Ora, no destreinamento hermenêutico para enxergar a Bíblia como uma miscelânia de diferentes crenças, percebe -se que há muitas divergências na qual cada autor enxerga Jesus, na qual descrevem seus feitos, e na qual descrevem seu sepultamento e sua ressurreição. Mas o olhar cristão não se incomoda e racionaliza: o que importa é que todos dizem a mesma mensagem: Jesus foi batizado, morreu e ressuscitou! Oh, simplórios! Quanta necessidade de crença. Então, muito bem: necessidade de crença não se refuta! Só outra necessidade de crença elimina a anterior e nenhuma sistematização de refutações fará algum fiel mudar de ideia.

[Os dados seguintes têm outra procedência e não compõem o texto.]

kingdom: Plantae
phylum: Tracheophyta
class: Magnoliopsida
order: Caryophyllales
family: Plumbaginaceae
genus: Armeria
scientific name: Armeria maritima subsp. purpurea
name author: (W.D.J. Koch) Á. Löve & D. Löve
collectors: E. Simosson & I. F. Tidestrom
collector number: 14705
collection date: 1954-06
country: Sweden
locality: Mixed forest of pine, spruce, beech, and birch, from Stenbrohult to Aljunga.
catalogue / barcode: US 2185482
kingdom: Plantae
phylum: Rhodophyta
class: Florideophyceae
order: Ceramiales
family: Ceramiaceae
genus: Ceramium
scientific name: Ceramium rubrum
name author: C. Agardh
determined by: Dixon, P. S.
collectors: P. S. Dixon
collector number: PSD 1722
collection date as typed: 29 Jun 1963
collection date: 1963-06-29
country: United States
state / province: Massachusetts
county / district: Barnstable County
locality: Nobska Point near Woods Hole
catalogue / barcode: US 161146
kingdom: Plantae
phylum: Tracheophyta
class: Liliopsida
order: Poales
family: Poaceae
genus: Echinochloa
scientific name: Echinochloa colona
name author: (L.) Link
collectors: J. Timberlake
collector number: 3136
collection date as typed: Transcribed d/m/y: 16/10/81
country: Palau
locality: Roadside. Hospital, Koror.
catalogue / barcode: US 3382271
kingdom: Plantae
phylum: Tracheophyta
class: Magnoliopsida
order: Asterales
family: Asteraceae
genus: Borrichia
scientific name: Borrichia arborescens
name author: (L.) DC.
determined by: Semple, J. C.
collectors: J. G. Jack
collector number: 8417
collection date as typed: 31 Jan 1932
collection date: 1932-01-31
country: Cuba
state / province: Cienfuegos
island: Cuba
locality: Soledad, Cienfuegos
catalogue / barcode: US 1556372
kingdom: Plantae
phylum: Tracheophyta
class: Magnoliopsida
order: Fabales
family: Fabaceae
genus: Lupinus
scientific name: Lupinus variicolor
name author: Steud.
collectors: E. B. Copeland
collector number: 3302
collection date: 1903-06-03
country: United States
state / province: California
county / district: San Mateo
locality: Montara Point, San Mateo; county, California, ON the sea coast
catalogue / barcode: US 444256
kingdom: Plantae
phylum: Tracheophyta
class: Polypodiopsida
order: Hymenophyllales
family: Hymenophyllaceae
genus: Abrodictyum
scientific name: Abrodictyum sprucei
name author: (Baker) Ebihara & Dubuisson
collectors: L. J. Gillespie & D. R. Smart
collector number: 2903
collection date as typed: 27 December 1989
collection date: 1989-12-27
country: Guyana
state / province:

E por que eu mudei? Ah, porque a religião já não representava quase nada para mim. Porque o Jesus descolado, o nazareno loko da revolução, já não simbolizava nada além de uma construção engenhosa. O relativismo me inundou e transbordou em mim antes mesmo de ter contato com Nietzsche. A história me alertou e foi minha conselheira: "quantas religiões temos no mundo, Gabriel? " E eu respondi: "Tantas quanto possamos imaginar e criar!" E ela prosseguiu de forma aguda e quase perversa: "Então, o que te fez cristão: nascer em uma família cristã ou numa cultura cristã? Pelo menos as probabilidades de você ser da religião vigente são altas, não é mesmo? Se você nascesse em um país árabe, provavelmente flertaria com o Islã!"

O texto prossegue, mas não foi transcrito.